Exercise prompt:
In the material below, find the line with "621 272 1235" and the line with "560 241 1485.0", then output those two lines and every line between them, exactly.

*** Opening Material for this exercise ***

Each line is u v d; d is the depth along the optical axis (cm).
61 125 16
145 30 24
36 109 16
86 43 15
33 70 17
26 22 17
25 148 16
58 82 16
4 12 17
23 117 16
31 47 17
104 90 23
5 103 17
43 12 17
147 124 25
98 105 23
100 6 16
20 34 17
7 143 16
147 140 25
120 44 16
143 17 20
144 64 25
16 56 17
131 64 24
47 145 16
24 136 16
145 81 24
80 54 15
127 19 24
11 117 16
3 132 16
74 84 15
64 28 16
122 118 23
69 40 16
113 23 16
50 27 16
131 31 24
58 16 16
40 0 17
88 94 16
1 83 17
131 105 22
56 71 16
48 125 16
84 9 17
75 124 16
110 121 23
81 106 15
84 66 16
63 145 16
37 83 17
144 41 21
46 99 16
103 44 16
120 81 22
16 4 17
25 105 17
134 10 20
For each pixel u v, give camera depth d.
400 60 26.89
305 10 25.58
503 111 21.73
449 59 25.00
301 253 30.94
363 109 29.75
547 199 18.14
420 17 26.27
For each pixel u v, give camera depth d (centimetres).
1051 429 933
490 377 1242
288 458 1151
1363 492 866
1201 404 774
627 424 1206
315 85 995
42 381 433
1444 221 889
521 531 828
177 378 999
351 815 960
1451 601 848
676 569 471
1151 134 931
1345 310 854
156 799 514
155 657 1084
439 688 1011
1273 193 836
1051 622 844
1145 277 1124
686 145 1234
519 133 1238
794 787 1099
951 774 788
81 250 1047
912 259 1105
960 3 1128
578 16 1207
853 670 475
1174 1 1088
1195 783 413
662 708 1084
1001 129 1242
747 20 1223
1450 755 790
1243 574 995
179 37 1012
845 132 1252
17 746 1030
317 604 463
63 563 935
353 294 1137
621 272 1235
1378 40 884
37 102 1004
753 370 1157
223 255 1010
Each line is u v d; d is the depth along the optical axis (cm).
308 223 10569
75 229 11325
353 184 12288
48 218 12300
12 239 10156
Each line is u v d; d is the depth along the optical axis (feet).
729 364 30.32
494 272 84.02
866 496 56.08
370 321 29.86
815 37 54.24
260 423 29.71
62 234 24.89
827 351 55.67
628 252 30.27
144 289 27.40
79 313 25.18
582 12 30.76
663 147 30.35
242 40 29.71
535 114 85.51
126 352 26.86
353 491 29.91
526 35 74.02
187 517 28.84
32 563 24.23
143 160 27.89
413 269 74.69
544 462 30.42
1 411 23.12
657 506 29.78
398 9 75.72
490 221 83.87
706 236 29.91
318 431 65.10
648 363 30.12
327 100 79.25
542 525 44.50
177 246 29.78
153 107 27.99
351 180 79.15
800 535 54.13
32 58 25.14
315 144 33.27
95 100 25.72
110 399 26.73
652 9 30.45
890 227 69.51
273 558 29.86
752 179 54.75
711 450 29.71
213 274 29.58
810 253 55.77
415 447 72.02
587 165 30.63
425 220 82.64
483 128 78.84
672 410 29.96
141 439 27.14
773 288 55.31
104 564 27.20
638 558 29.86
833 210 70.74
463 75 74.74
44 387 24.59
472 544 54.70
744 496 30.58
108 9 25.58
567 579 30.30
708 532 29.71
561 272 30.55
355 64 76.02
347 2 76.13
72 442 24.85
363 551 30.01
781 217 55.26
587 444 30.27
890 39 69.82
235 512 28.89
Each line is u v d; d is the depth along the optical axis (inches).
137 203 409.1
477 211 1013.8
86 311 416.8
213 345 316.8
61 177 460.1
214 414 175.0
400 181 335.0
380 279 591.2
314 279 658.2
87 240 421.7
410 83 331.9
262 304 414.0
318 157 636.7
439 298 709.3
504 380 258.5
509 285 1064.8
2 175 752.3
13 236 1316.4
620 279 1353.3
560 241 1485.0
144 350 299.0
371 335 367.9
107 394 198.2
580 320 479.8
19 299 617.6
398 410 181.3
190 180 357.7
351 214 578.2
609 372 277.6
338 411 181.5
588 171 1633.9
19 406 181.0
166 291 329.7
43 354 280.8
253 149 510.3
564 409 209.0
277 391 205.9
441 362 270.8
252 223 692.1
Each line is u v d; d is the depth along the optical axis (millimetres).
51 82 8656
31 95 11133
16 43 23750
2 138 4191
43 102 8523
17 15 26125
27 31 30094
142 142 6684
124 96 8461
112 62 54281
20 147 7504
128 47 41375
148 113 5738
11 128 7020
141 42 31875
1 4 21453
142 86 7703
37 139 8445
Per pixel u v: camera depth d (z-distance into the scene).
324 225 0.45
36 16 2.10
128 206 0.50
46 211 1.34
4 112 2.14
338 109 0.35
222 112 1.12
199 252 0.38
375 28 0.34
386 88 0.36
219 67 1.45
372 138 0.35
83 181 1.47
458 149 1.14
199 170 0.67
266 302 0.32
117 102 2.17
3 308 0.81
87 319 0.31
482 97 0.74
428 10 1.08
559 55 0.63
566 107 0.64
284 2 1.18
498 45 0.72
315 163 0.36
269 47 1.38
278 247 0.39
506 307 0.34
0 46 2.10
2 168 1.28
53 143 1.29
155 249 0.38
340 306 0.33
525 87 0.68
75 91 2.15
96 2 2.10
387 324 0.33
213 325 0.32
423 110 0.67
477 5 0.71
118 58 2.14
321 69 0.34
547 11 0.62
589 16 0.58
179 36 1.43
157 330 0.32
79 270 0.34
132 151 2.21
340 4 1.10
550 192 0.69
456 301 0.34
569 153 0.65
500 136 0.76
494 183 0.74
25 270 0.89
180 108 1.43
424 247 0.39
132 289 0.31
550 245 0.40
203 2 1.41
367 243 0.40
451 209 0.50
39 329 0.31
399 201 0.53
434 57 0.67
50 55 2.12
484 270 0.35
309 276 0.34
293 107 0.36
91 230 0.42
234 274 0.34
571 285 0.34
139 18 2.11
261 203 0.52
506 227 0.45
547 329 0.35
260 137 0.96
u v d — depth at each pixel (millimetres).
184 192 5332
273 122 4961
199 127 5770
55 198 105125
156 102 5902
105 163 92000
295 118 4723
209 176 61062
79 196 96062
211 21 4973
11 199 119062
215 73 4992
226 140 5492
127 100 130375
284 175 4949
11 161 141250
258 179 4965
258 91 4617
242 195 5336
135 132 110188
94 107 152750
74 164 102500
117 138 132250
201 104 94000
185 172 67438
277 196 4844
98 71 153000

*** Closing Material for this exercise ***

Output of the exercise:
621 272 1235
1378 40 884
37 102 1004
753 370 1157
223 255 1010
Each line is u v d; d is the depth along the optical axis (cm).
308 223 10569
75 229 11325
353 184 12288
48 218 12300
12 239 10156
Each line is u v d; d is the depth along the optical axis (feet).
729 364 30.32
494 272 84.02
866 496 56.08
370 321 29.86
815 37 54.24
260 423 29.71
62 234 24.89
827 351 55.67
628 252 30.27
144 289 27.40
79 313 25.18
582 12 30.76
663 147 30.35
242 40 29.71
535 114 85.51
126 352 26.86
353 491 29.91
526 35 74.02
187 517 28.84
32 563 24.23
143 160 27.89
413 269 74.69
544 462 30.42
1 411 23.12
657 506 29.78
398 9 75.72
490 221 83.87
706 236 29.91
318 431 65.10
648 363 30.12
327 100 79.25
542 525 44.50
177 246 29.78
153 107 27.99
351 180 79.15
800 535 54.13
32 58 25.14
315 144 33.27
95 100 25.72
110 399 26.73
652 9 30.45
890 227 69.51
273 558 29.86
752 179 54.75
711 450 29.71
213 274 29.58
810 253 55.77
415 447 72.02
587 165 30.63
425 220 82.64
483 128 78.84
672 410 29.96
141 439 27.14
773 288 55.31
104 564 27.20
638 558 29.86
833 210 70.74
463 75 74.74
44 387 24.59
472 544 54.70
744 496 30.58
108 9 25.58
567 579 30.30
708 532 29.71
561 272 30.55
355 64 76.02
347 2 76.13
72 442 24.85
363 551 30.01
781 217 55.26
587 444 30.27
890 39 69.82
235 512 28.89
Each line is u v d; d is the depth along the optical axis (inches).
137 203 409.1
477 211 1013.8
86 311 416.8
213 345 316.8
61 177 460.1
214 414 175.0
400 181 335.0
380 279 591.2
314 279 658.2
87 240 421.7
410 83 331.9
262 304 414.0
318 157 636.7
439 298 709.3
504 380 258.5
509 285 1064.8
2 175 752.3
13 236 1316.4
620 279 1353.3
560 241 1485.0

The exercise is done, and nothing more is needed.